• **Source information**:
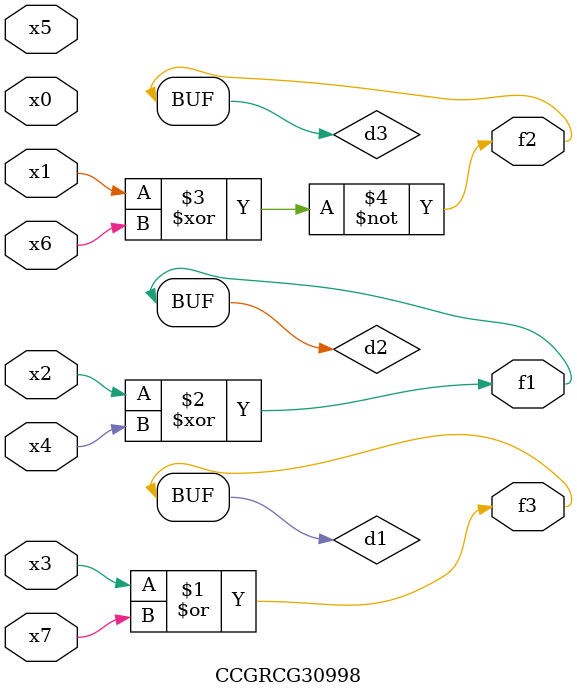
<source format=v>
module CCGRCG30998(
	input x0, x1, x2, x3, x4, x5, x6, x7,
	output f1, f2, f3
);

	wire d1, d2, d3;

	or (d1, x3, x7);
	xor (d2, x2, x4);
	xnor (d3, x1, x6);
	assign f1 = d2;
	assign f2 = d3;
	assign f3 = d1;
endmodule

</source>
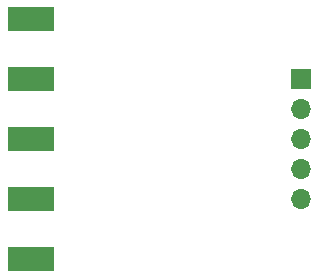
<source format=gbl>
%TF.GenerationSoftware,KiCad,Pcbnew,(6.0.5)*%
%TF.CreationDate,2022-05-28T22:26:29+02:00*%
%TF.ProjectId,KitchenWeight,4b697463-6865-46e5-9765-696768742e6b,rev?*%
%TF.SameCoordinates,Original*%
%TF.FileFunction,Copper,L2,Bot*%
%TF.FilePolarity,Positive*%
%FSLAX46Y46*%
G04 Gerber Fmt 4.6, Leading zero omitted, Abs format (unit mm)*
G04 Created by KiCad (PCBNEW (6.0.5)) date 2022-05-28 22:26:29*
%MOMM*%
%LPD*%
G01*
G04 APERTURE LIST*
%TA.AperFunction,ComponentPad*%
%ADD10R,4.000000X2.000000*%
%TD*%
%TA.AperFunction,ComponentPad*%
%ADD11R,1.700000X1.700000*%
%TD*%
%TA.AperFunction,ComponentPad*%
%ADD12O,1.700000X1.700000*%
%TD*%
G04 APERTURE END LIST*
D10*
X96520000Y-45720000D03*
X96520000Y-50800000D03*
X96520000Y-30480000D03*
X96520000Y-40640000D03*
X96520000Y-35560000D03*
D11*
X119380000Y-35560000D03*
D12*
X119380000Y-38100000D03*
X119380000Y-40640000D03*
X119380000Y-43180000D03*
X119380000Y-45720000D03*
M02*

</source>
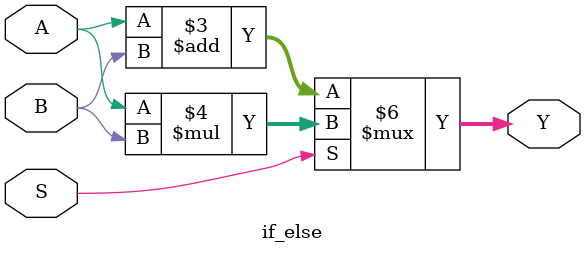
<source format=v>
module if_else(A,B,S,Y);

    input A,B,S;
    output reg [1:0]Y;

    always @ (A,B,S) 
    begin
      if(S == 1'b0)
        Y = A + B;
      else 
        Y = A * B;
    end

endmodule
</source>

• **Directions**:
Where a line above contains the string "KiCad", tally it, then give the number alone.

• **Solution for this exercise**:
2